NASA's New Horizons spacecraft Tuesday morning came within about 7,750 miles above the surface of Pluto in the space agency's farthest mission to another planet.

New Horizons was launched Jan. 19, 2006 via a Lockheed Martin Atlas V. The spacecraft is in data gathering mode and not in contact with flight controllers at the Johns Hopkins University Applied Physical Laboratory (APL) in Laurel, Maryland.

According to plan, New Horizons is scheduled to phone home to Earth with status updates after 9 p.m. EDT on Tuesday. It will take 16 months to send its 10-year cache of data back to Earth.

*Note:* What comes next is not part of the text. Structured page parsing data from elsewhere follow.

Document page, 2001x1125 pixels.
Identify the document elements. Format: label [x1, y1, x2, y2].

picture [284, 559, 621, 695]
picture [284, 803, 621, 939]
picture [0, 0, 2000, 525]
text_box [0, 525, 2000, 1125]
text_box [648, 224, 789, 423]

The spacecraft is expecting to deliver images and other data about Pluto, a planet that hasn't been viewed this close up. Perhaps more importantly, New Horizons will pass Pluto and pass through the Kuiper Belt, the icy object laden outer region of the solar system, said NASA.

New Horizons' trip, a nearly 10 year 3 billion mile expedition, could have easily been derailed by hitting any particle. After all, New Horizons has been going more than 30,000 miles per hour. The spacecraft used a gravity boost by swinging by Jupiter.

NASA is hoping to find out how Pluto fits with other objects in the solar system. The data will also come in handy for an eventual trip to Mars.